Le parlement, quelle que dût être la détreſſe d’une ſi précieuſe acquiſition, penſa comme les peuples. En 1771 & en 1775, Saint-George fut réduit en cendres par des incendies effroyables. La colonie éprouva d’autres calamités, & cependant ſes productions ont triplé depuis qu’elle eſt ſortie des mains des François. Elle eſt devenue ſous l’autre hémiſphère, la ſeconde des iſles Angloiſes. Sa nouvelle métropole en reçoit annuellement dix-huit millions peſant de ſucre, qui à 40 livres le quintal, produiſent en Europe 7 200 000 livres ; un million cent mille galons de auſſi, qui à 1 liv. 10 ſols le galon, produiſent 1 650 000 livres ; trente mille quintaux de café, qui à 50 livres le quintal, produiſent 1 500 000 livres ; trois mille quintaux de cacao, qui à 50 livres le quintal, produiſent 150 000 livres ; trois cens quintaux d’indigo, qui à 800 livres le quintal, produiſent 240 000 livres ; treize mille quintaux de coton, qui à 150 livres le quintal, produiſent 1 950 000 livres, c’eſt en tout 12 690 000 liv. ; mais dans ce revenu eſt compris celui que donnent les Grenadins.

Ce ſont une douzaine de petites iſles depuis trois juſqu’à huit lieues de circonférence. On n’y voit point couler de rivière, & le climat en eſt cependant très-ſain. La terre ſeulement couverte de halliers clairs, n’a pas été défendue des rayons du ſoleil pendant des ſiècles ; & l’on peut la travailler ſans qu’elle exhale dans aucun tems ces vapeurs mortelles qui attaquent ailleurs généralement les jours des cultivateurs.

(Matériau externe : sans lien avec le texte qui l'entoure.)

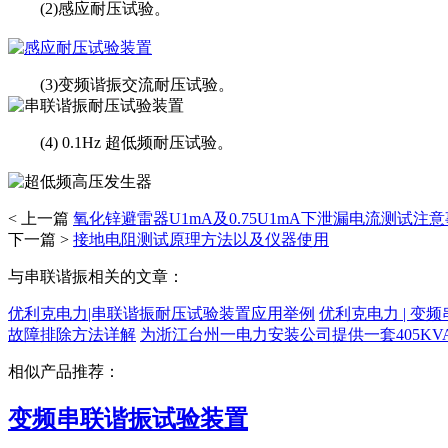
(2)感应耐压试验。
(3)变频谐振交流耐压试验。
(4) 0.1Hz 超低频耐压试验。
< 上一篇
氧化锌避雷器U1mA及0.75U1mA下泄漏电流测试注
下一篇 >
接地电阻测试原理方法以及仪器使用
与串联谐振相关的文章：
优利克电力|串联谐振耐压试验装置应用举例
优利克电力 | 变
故障排除方法详解
为浙江台州一电力安装公司提供一套405KVA
相似产品推荐：
变频串联谐振试验装置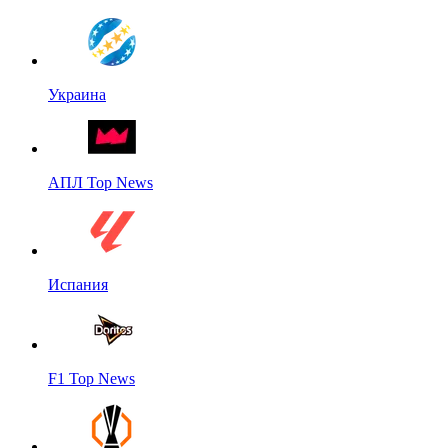
Украина
АПЛ Top News
Испания
F1 Top News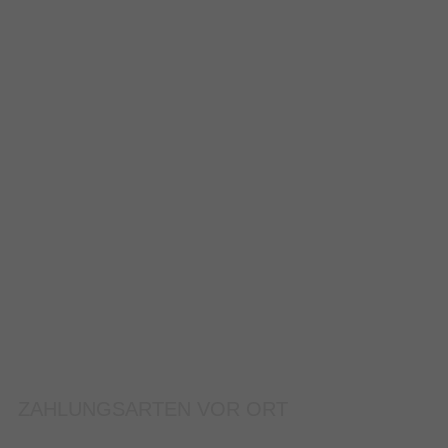
ZAHLUNGSARTEN VOR ORT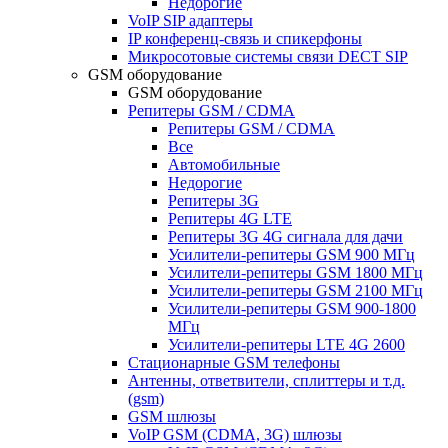
Недорогие
VoIP SIP адаптеры
IP конференц-связь и спикерфоны
Микросотовые системы связи DECT SIP
GSM оборудование
GSM оборудование
Репитеры GSM / CDMA
Репитеры GSM / CDMA
Все
Автомобильные
Недорогие
Репитеры 3G
Репитеры 4G LTE
Репитеры 3G 4G сигнала для дачи
Усилители-репитеры GSM 900 МГц
Усилители-репитеры GSM 1800 МГц
Усилители-репитеры GSM 2100 МГц
Усилители-репитеры GSM 900-1800
МГц
Усилители-репитеры LTE 4G 2600
Стационарные GSM телефоны
Антенны, ответвители, сплиттеры и т.д.
(gsm)
GSM шлюзы
VoIP GSM (CDMA, 3G) шлюзы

Cariacou, la ſeule de ces iſles que les François euſſent occupée, fut d’abord fréquentée par des pécheurs de tortue qui, dans les intervalles de loiſir que leur laiſſoit cette occupation, eſſayèrent quelques cultures. Leur petit nombre fut bientôt augmenté par pluſieurs habitans de la Guadeloupe que des inſectes mal-faiſans avoient chaſſés de leurs plantations. Ces bonnes gens aidés de huit ou neuf cens eſclaves, s’occupèrent aſſez utilement du coton. Cet arbuſte fut porté par les Anglois dans les autres Grenadins, & ils formèrent même une ſucrerie à Bequia, & deux à Cariacou.